Additionally, she has created a glut of gluten-free vegan dishes. “We eliminate the need to offer multiple different meals at off-site events," she says. "We serve the guest's selected entree, as well as a vegan/gluten-free option. These are always composed dishes, so diners with allergies or sensitivities are never an afterthought.” As for the ubiquitous bread component, Johansen has been having great success with a Brazilian dish called pao de queijo, a cheese bread made with traditional Brazilian cheese and tapioca starch. “It tastes delicious and has a unique consistency, which creates a fantastic mouth feel.”
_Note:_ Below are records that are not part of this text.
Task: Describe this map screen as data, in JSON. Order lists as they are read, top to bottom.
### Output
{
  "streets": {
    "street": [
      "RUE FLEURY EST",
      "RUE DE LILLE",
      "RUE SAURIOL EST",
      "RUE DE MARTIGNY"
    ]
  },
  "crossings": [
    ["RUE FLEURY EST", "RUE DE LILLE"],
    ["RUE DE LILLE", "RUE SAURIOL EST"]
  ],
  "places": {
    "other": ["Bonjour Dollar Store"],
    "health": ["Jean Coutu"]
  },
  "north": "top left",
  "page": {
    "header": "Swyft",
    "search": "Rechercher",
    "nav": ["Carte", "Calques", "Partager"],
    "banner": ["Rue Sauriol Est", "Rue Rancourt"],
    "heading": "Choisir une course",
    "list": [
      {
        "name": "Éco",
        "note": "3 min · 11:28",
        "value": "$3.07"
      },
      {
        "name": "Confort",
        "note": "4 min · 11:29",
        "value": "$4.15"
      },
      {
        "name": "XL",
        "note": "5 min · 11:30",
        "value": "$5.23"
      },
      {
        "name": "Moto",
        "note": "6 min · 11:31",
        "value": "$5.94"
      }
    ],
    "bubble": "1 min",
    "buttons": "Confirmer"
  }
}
Patrick Cuccaro, managing director of Atlanta-based Affairs to Remember, agrees. “Approximately 20 percent of our clients ask how we accommodate dietary considerations, whether in advance or in the moment, and the gluten-free conversation is usually at the top of the list,” he says. “Our culinary staff is now trained to provide a delicious gluten-free meal on very quick notice in the field, and as all caterers know, that’s not easy when you’re off-site without a pantry.” Delicious examples include a dish of roast beef tenderloin with creamy charred butternut squash risotto, smoked turkey-braised collard greens, and sweet onion confit. Another popular dish—zucchini and yellow squash “pappardelle” with basil-infused rustic pomodoro—is free of the top eight allergens, and is both gluten-free and vegan.
At New York-based Neuman’s Kitchen, short ribs--the go-to item on just about every caterers list--remain a long-standing client favorite. Richly flavored and gluten-free, they are frequently served with either Parmesan polenta or cauliflower risotto in the colder months, or glazed with a balsamic reduction and finished with basil gremolata for spring and summer.
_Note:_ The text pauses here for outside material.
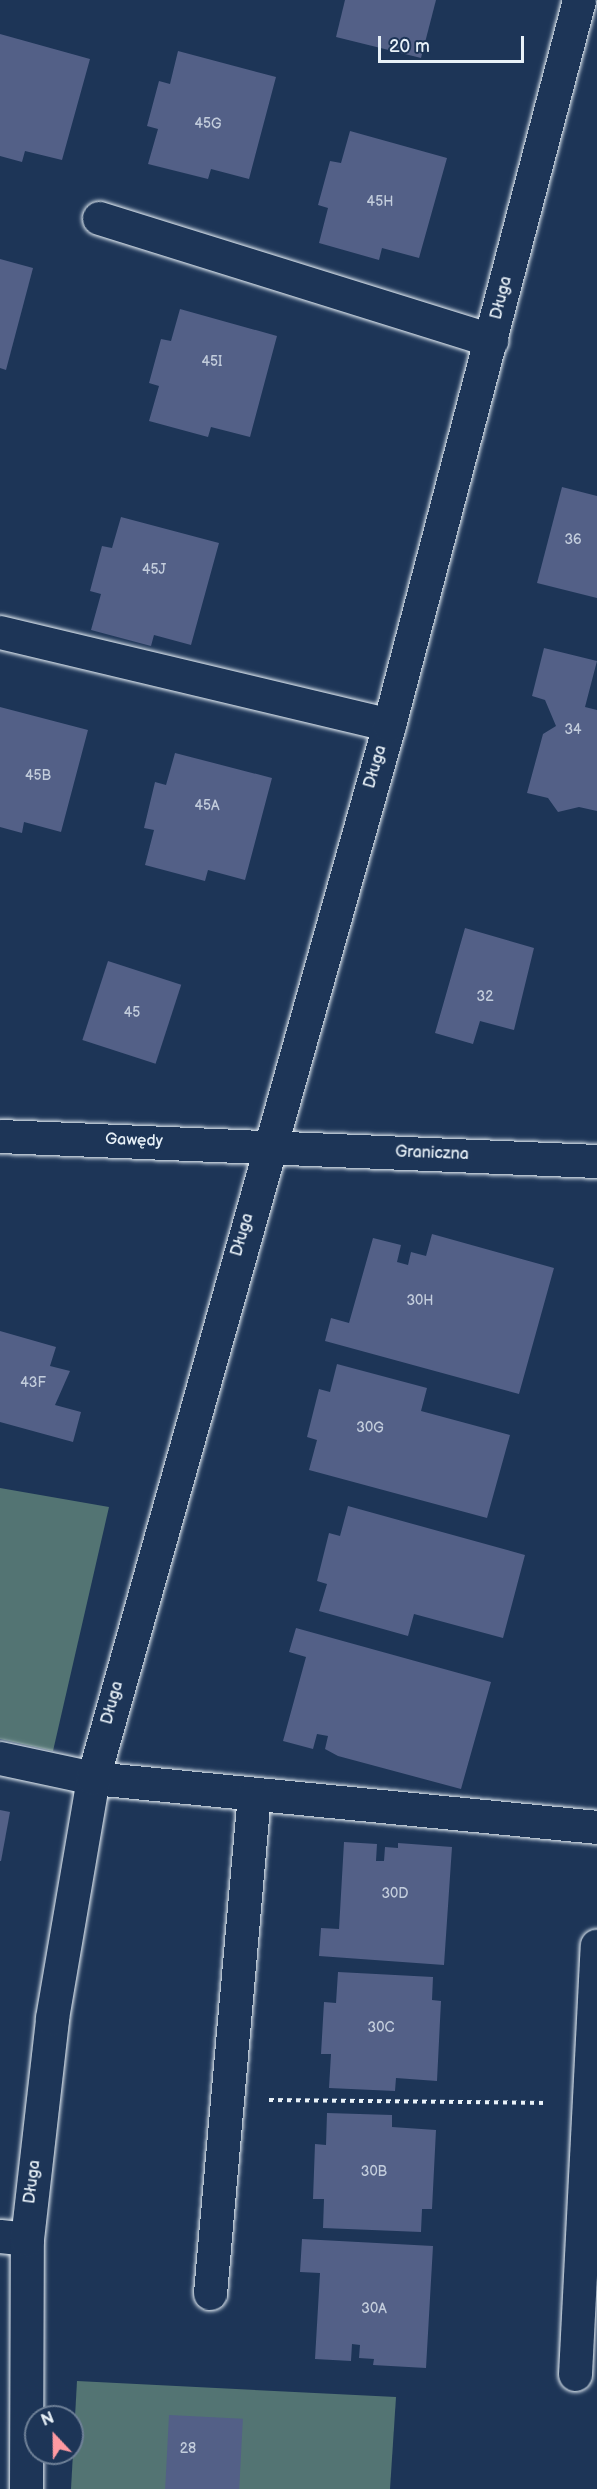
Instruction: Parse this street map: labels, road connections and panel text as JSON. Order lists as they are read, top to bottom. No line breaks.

Monique Joyce, catering sales manager at Atlanta-based Bold American Events, adds Korean barbecue with purple sticky rice and pickled carrot-cucumber salad to her list of gluten-free hits. She believes that customizing existing dishes for special diets is a must: “We’ll take a sweet potato-duck dumpling dish and modify it to a sweet potato-duck hash with shaved Brussels sprouts and a cherry gastrique to accommodate a gluten-free diet," she says. "Remove the duck and it’s vegetarian, yet hearty and seasonal.”
VIBRANTLY VEGETARIAN “We’ve seen a rapid increase in people requesting healthy, locally and sustainably-grown food, and the number of vegetarians and vegans also continues to rise,” says Johansen, who is developing vegetarian meals featuring three parts vegetable and one part starch. “New ways of incorporating and using vegetables has become a major focus of our menus, such as layering beautiful red beets into a traditional potato gratin.”
Few dishes say vegetarian/vegan better than soup and salad, as demonstrated by Neuman’s Kitchen's roasted kabucha squash soup served tableside with purple mustard greens and Seville orange. “It’s a soup and salad duo that’s more substantial and heartier than a traditional starter,” says director of marketing Melissa Santell.
Salads, especially those featuring ancient grains, make for both savory starters and meatless mains. At Bold American Events, a red quinoa salad with black rice is tossed with roasted sweet potatoes, dried cherries and apricots, and topped with either crumbled feta or goat cheese. Served stuffed into baby red bell peppers as an appetizer or as a pick-up salad alongside other dishes, it’s a crowd-pleaser for vegetarians and meat eaters alike, as is the vegetable "ceviche" made with fresh corn, bell peppers, edamame, heirloom baby tomatoes, thinly sliced nectarines and avocado marinated in a lime vinaigrette.
EVERLASTINGLY ASIAN By virtue of its ingredients, Asian cuisine is typically light and clean, which accounts for its continud popularity among health-conscious diners. At Neuman’s Kitchen, chef Robb Garceau and his team are experimenting with Japanese pub food, or Izakaya, stations, featuring small plates and bites such as crispy sushi rice salad with Jonah crab, mizuna and Japanese chili, yellowfin tuna tacos with jicama, cucumber and spicy kewpie mayo, and smoked salmon maki cigars with wasabi-yuzo cream. “Serving food that feels aesthetically familiar, yet offers a platform for a varietal depth of flavors is approachable and exciting for guests,” he says.